§ **YOUR TASK**: Omitting all images, give the entries that follow again exactly as they read.

§ **Collected data**:
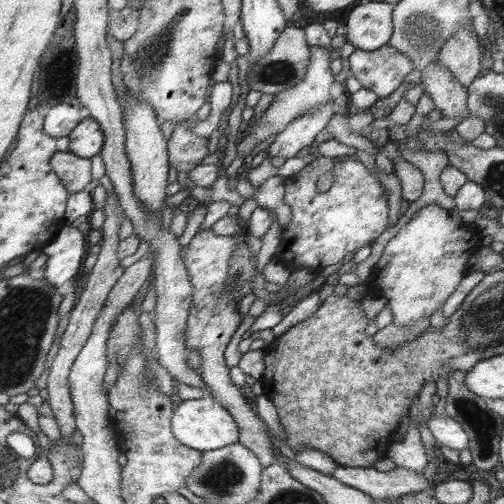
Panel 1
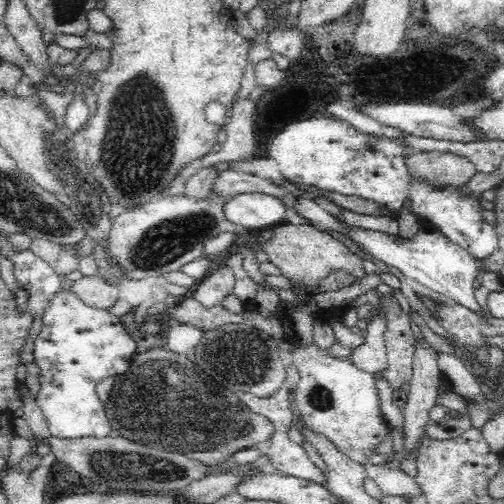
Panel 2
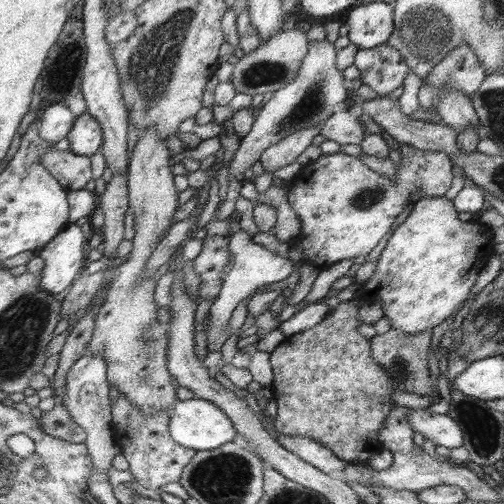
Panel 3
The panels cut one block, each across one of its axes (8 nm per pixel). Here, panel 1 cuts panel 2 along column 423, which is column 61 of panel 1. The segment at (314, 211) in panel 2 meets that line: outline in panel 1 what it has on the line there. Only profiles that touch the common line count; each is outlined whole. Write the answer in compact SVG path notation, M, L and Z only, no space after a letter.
M63 226L57 238L51 240L45 254L49 254L49 262L45 268L45 280L53 286L63 286L69 280L79 280L83 276L83 262L89 252L89 234Z

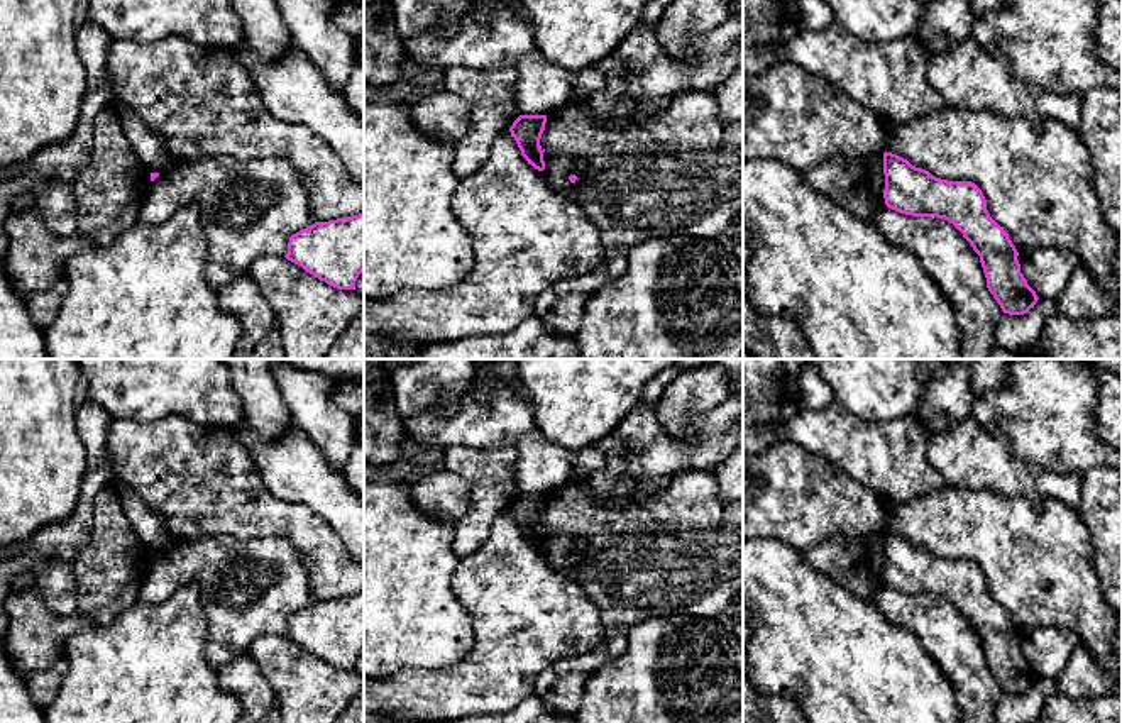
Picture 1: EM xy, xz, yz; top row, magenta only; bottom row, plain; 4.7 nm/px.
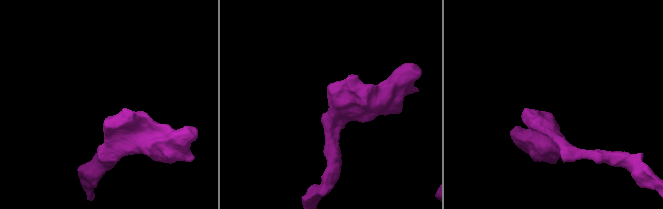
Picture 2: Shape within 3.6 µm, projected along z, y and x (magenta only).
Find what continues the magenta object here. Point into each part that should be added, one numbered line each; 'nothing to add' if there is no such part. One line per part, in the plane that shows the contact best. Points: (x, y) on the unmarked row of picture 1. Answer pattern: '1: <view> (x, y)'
nothing to add

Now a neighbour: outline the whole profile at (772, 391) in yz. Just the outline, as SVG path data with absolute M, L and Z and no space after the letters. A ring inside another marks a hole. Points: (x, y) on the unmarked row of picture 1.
M743 359L743 427L792 418L806 408L800 373L809 359Z

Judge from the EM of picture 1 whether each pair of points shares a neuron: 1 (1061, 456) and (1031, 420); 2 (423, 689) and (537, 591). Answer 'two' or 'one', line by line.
1: one
2: one

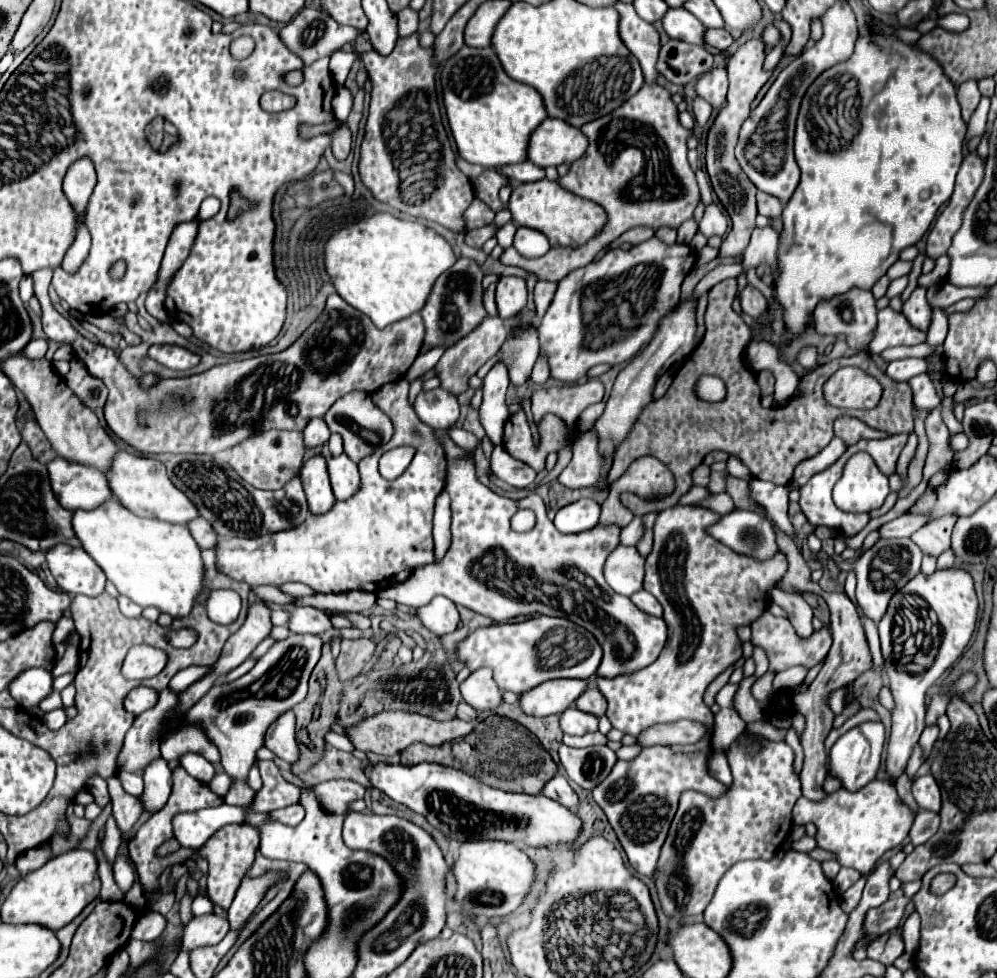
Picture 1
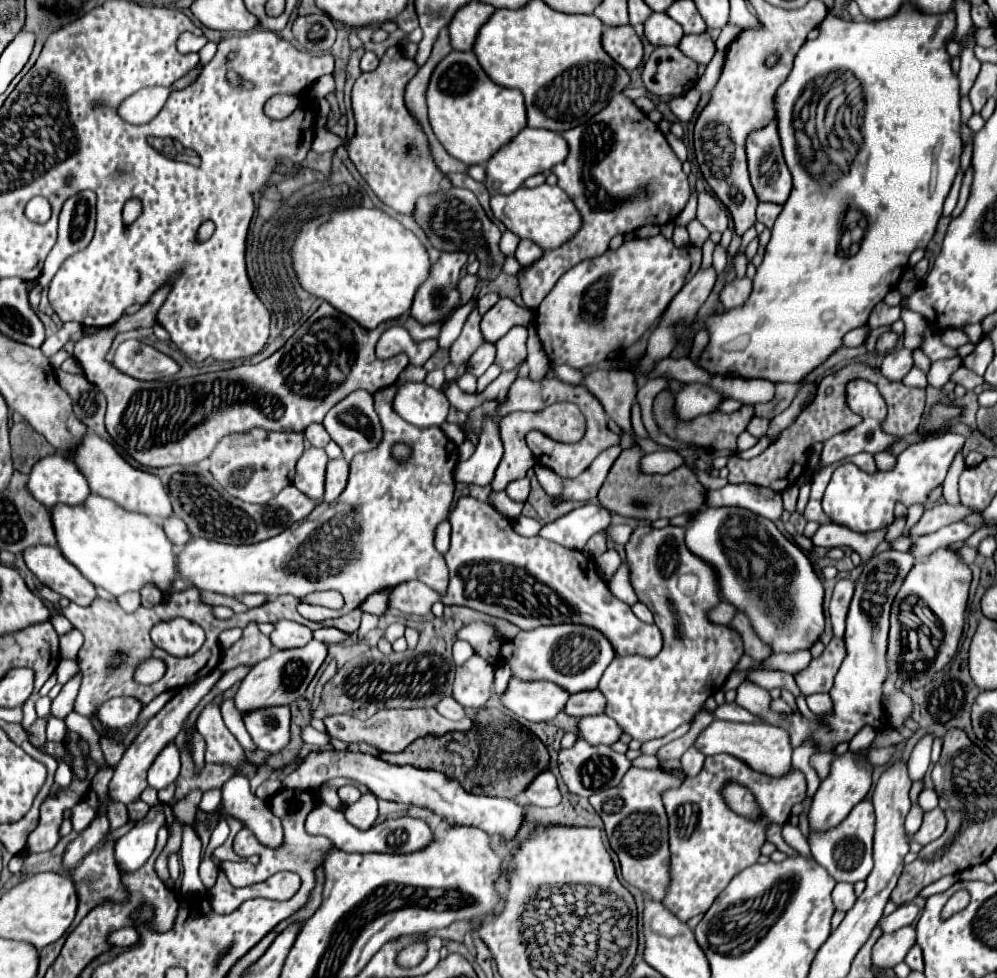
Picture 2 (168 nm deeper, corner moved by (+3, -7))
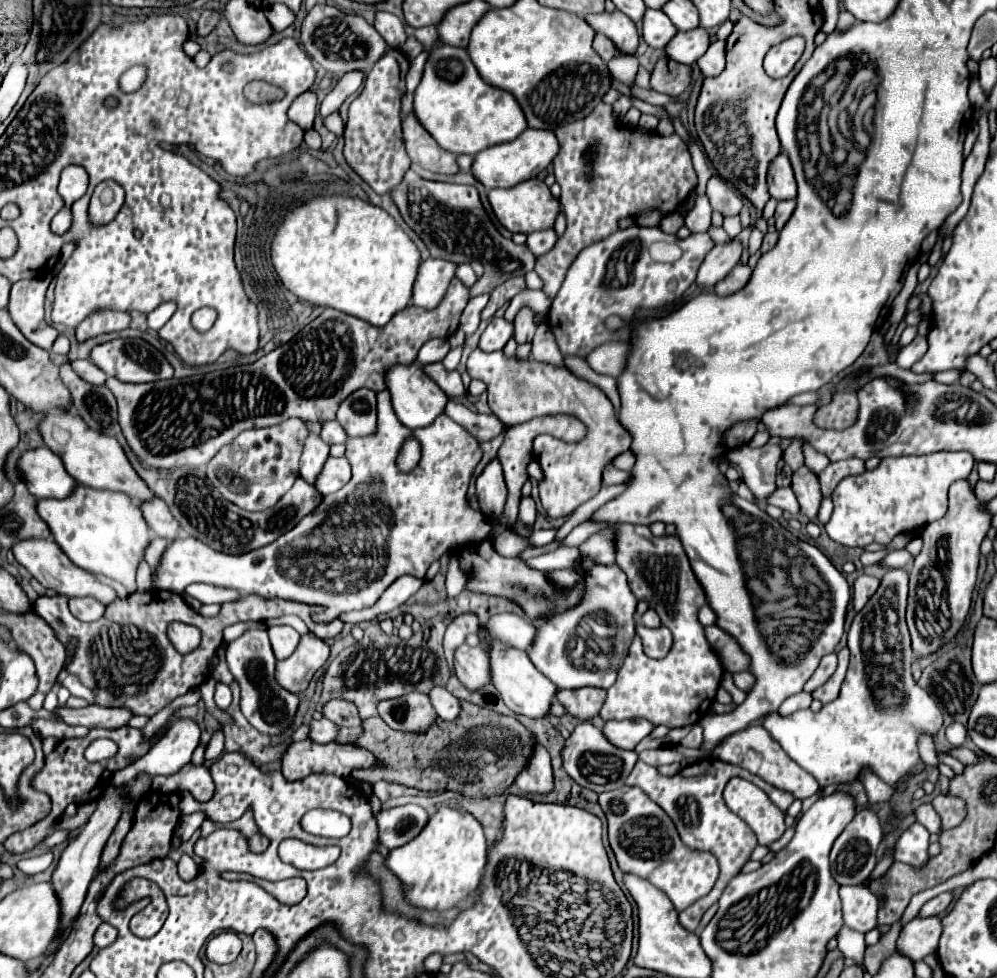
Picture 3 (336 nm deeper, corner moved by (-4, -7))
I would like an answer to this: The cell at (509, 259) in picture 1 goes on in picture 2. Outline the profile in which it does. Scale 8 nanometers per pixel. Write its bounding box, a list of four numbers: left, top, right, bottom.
[517,95,691,307]

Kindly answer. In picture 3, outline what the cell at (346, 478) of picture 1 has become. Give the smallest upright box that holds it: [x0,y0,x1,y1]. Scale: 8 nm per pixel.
[314,457,350,495]

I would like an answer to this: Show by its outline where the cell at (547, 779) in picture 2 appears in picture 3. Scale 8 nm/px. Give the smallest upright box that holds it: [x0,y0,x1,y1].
[516,743,554,793]

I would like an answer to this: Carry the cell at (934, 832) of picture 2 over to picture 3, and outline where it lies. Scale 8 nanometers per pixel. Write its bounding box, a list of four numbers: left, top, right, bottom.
[932,795,966,831]

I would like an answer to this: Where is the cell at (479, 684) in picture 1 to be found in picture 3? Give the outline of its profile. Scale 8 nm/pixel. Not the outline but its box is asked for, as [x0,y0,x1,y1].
[454,643,490,691]

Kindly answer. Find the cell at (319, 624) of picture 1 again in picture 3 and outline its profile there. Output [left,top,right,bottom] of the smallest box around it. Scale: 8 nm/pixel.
[268,627,300,659]

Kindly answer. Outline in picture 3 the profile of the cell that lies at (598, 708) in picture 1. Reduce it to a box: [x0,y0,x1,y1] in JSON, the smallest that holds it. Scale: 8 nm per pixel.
[556,687,606,721]

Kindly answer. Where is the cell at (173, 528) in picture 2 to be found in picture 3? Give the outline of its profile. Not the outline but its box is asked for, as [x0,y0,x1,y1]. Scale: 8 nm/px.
[138,499,180,541]

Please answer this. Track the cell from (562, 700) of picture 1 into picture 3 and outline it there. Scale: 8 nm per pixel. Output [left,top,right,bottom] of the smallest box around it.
[478,627,556,717]

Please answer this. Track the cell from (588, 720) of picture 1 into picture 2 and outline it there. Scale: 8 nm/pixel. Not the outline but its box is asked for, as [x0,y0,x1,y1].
[577,715,621,745]

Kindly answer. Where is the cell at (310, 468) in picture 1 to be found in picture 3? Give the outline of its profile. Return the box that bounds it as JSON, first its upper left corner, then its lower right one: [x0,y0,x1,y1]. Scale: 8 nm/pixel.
[300,433,328,483]

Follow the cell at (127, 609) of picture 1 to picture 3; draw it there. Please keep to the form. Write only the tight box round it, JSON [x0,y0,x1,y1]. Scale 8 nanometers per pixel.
[136,559,152,591]

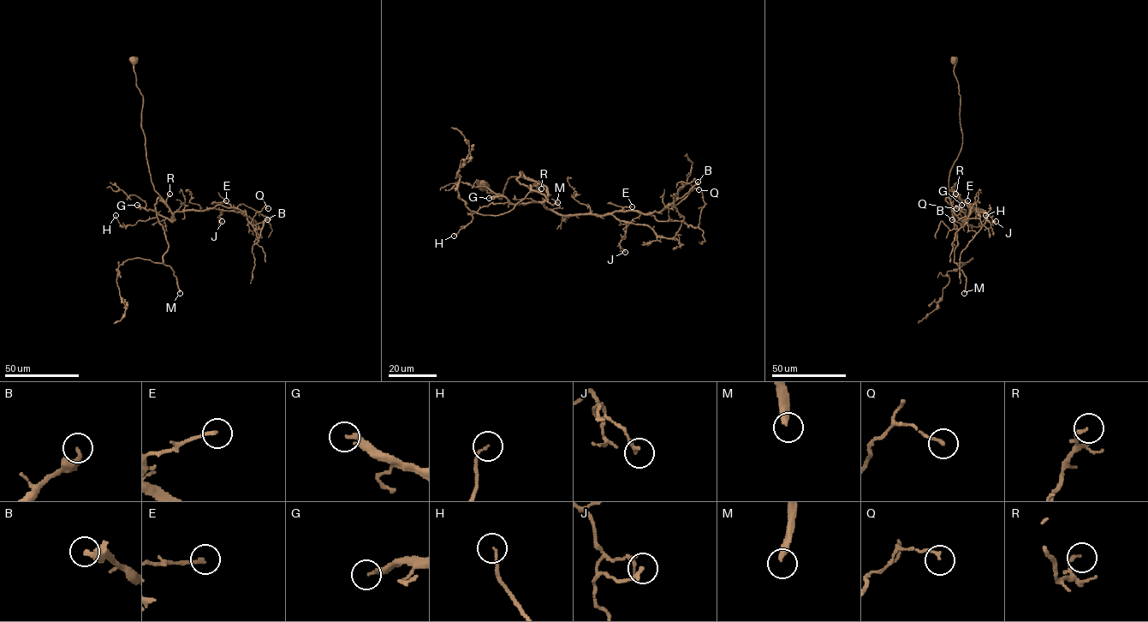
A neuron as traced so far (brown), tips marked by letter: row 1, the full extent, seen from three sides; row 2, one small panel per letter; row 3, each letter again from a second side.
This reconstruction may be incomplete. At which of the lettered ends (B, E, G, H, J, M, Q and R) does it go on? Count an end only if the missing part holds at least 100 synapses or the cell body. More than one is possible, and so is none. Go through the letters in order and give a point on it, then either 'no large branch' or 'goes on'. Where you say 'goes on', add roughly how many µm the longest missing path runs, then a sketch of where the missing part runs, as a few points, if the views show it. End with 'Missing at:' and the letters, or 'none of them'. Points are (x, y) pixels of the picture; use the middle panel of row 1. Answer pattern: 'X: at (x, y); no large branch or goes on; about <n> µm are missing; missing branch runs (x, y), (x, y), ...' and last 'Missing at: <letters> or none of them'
B: at (698, 182); no large branch
E: at (632, 206); no large branch
G: at (489, 198); goes on; about 90 µm are missing; missing branch runs (489, 198), (471, 199), (462, 194), (442, 203), (408, 200)
H: at (454, 236); no large branch
J: at (625, 252); no large branch
M: at (557, 202); goes on; about 100 µm are missing; missing branch runs (557, 202), (583, 183), (601, 182), (653, 194), (663, 185), (684, 184), (691, 176), (691, 181)
Q: at (698, 189); no large branch
R: at (541, 188); no large branch
Missing at: G, M

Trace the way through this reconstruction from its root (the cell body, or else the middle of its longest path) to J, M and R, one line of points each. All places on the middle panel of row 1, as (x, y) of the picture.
J: (482, 185), (501, 199), (510, 176), (527, 176), (559, 213), (613, 215), (626, 224), (625, 252)
M: (482, 185), (501, 199), (510, 176), (532, 179), (523, 172), (520, 183), (557, 202)
R: (482, 185), (501, 199), (510, 176), (527, 176), (535, 182), (538, 191), (541, 188)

§ **RESPONSE TO THIS EXERCISE**:
Panel 1
Panel 2
Panel 3
The panels cut one block, each across one of its axes (8 nm per pixel). Here, panel 1 cuts panel 2 along column 423, which is column 61 of panel 1. The segment at (314, 211) in panel 2 meets that line: outline in panel 1 what it has on the line there. Only profiles that touch the common line count; each is outlined whole. Write the answer in compact SVG path notation, M, L and Z only, no space after a letter.
M63 226L57 238L51 240L45 254L49 254L49 262L45 268L45 280L53 286L63 286L69 280L79 280L83 276L83 262L89 252L89 234Z

Picture 1: EM xy, xz, yz; top row, magenta only; bottom row, plain; 4.7 nm/px.
Picture 2: Shape within 3.6 µm, projected along z, y and x (magenta only).
Find what continues the magenta object here. Point into each part that should be added, one numbered line each; 'nothing to add' if there is no such part. One line per part, in the plane that shows the contact best. Points: (x, y) on the unmarked row of picture 1. Answer pattern: '1: <view> (x, y)'
nothing to add

Now a neighbour: outline the whole profile at (772, 391) in yz. Just the outline, as SVG path data with absolute M, L and Z and no space after the letters. A ring inside another marks a hole. Points: (x, y) on the unmarked row of picture 1.
M743 359L743 427L792 418L806 408L800 373L809 359Z

Judge from the EM of picture 1 whether each pair of points shares a neuron: 1 (1061, 456) and (1031, 420); 2 (423, 689) and (537, 591). Answer 'two' or 'one', line by line.
1: one
2: one

Picture 1
Picture 2 (168 nm deeper, corner moved by (+3, -7))
Picture 3 (336 nm deeper, corner moved by (-4, -7))
I would like an answer to this: The cell at (509, 259) in picture 1 goes on in picture 2. Outline the profile in which it does. Scale 8 nanometers per pixel. Write its bounding box, a list of four numbers: left, top, right, bottom.
[517,95,691,307]

Kindly answer. In picture 3, outline what the cell at (346, 478) of picture 1 has become. Give the smallest upright box that holds it: [x0,y0,x1,y1]. Scale: 8 nm per pixel.
[314,457,350,495]

I would like an answer to this: Show by its outline where the cell at (547, 779) in picture 2 appears in picture 3. Scale 8 nm/px. Give the smallest upright box that holds it: [x0,y0,x1,y1].
[516,743,554,793]

I would like an answer to this: Carry the cell at (934, 832) of picture 2 over to picture 3, and outline where it lies. Scale 8 nanometers per pixel. Write its bounding box, a list of four numbers: left, top, right, bottom.
[932,795,966,831]

I would like an answer to this: Where is the cell at (479, 684) in picture 1 to be found in picture 3? Give the outline of its profile. Scale 8 nm/pixel. Not the outline but its box is asked for, as [x0,y0,x1,y1].
[454,643,490,691]

Kindly answer. Find the cell at (319, 624) of picture 1 again in picture 3 and outline its profile there. Output [left,top,right,bottom] of the smallest box around it. Scale: 8 nm/pixel.
[268,627,300,659]

Kindly answer. Outline in picture 3 the profile of the cell that lies at (598, 708) in picture 1. Reduce it to a box: [x0,y0,x1,y1] in JSON, the smallest that holds it. Scale: 8 nm per pixel.
[556,687,606,721]

Kindly answer. Where is the cell at (173, 528) in picture 2 to be found in picture 3? Give the outline of its profile. Not the outline but its box is asked for, as [x0,y0,x1,y1]. Scale: 8 nm/px.
[138,499,180,541]

Please answer this. Track the cell from (562, 700) of picture 1 into picture 3 and outline it there. Scale: 8 nm per pixel. Output [left,top,right,bottom] of the smallest box around it.
[478,627,556,717]

Please answer this. Track the cell from (588, 720) of picture 1 into picture 2 and outline it there. Scale: 8 nm/pixel. Not the outline but its box is asked for, as [x0,y0,x1,y1].
[577,715,621,745]

Kindly answer. Where is the cell at (310, 468) in picture 1 to be found in picture 3? Give the outline of its profile. Return the box that bounds it as JSON, first its upper left corner, then its lower right one: [x0,y0,x1,y1]. Scale: 8 nm/pixel.
[300,433,328,483]

Follow the cell at (127, 609) of picture 1 to picture 3; draw it there. Please keep to the form. Write only the tight box round it, JSON [x0,y0,x1,y1]. Scale 8 nanometers per pixel.
[136,559,152,591]

A neuron as traced so far (brown), tips marked by letter: row 1, the full extent, seen from three sides; row 2, one small panel per letter; row 3, each letter again from a second side.
This reconstruction may be incomplete. At which of the lettered ends (B, E, G, H, J, M, Q and R) does it go on? Count an end only if the missing part holds at least 100 synapses or the cell body. More than one is possible, and so is none. Go through the letters in order and give a point on it, then either 'no large branch' or 'goes on'. Where you say 'goes on', add roughly how many µm the longest missing path runs, then a sketch of where the missing part runs, as a few points, if the views show it. End with 'Missing at:' and the letters, or 'none of them'. Points are (x, y) pixels of the picture; use the middle panel of row 1. Answer pattern: 'X: at (x, y); no large branch or goes on; about <n> µm are missing; missing branch runs (x, y), (x, y), ...' and last 'Missing at: <letters> or none of them'
B: at (698, 182); no large branch
E: at (632, 206); no large branch
G: at (489, 198); goes on; about 90 µm are missing; missing branch runs (489, 198), (471, 199), (462, 194), (442, 203), (408, 200)
H: at (454, 236); no large branch
J: at (625, 252); no large branch
M: at (557, 202); goes on; about 100 µm are missing; missing branch runs (557, 202), (583, 183), (601, 182), (653, 194), (663, 185), (684, 184), (691, 176), (691, 181)
Q: at (698, 189); no large branch
R: at (541, 188); no large branch
Missing at: G, M

Trace the way through this reconstruction from its root (the cell body, or else the middle of its longest path) to J, M and R, one line of points each. All places on the middle panel of row 1, as (x, y) of the picture.
J: (482, 185), (501, 199), (510, 176), (527, 176), (559, 213), (613, 215), (626, 224), (625, 252)
M: (482, 185), (501, 199), (510, 176), (532, 179), (523, 172), (520, 183), (557, 202)
R: (482, 185), (501, 199), (510, 176), (527, 176), (535, 182), (538, 191), (541, 188)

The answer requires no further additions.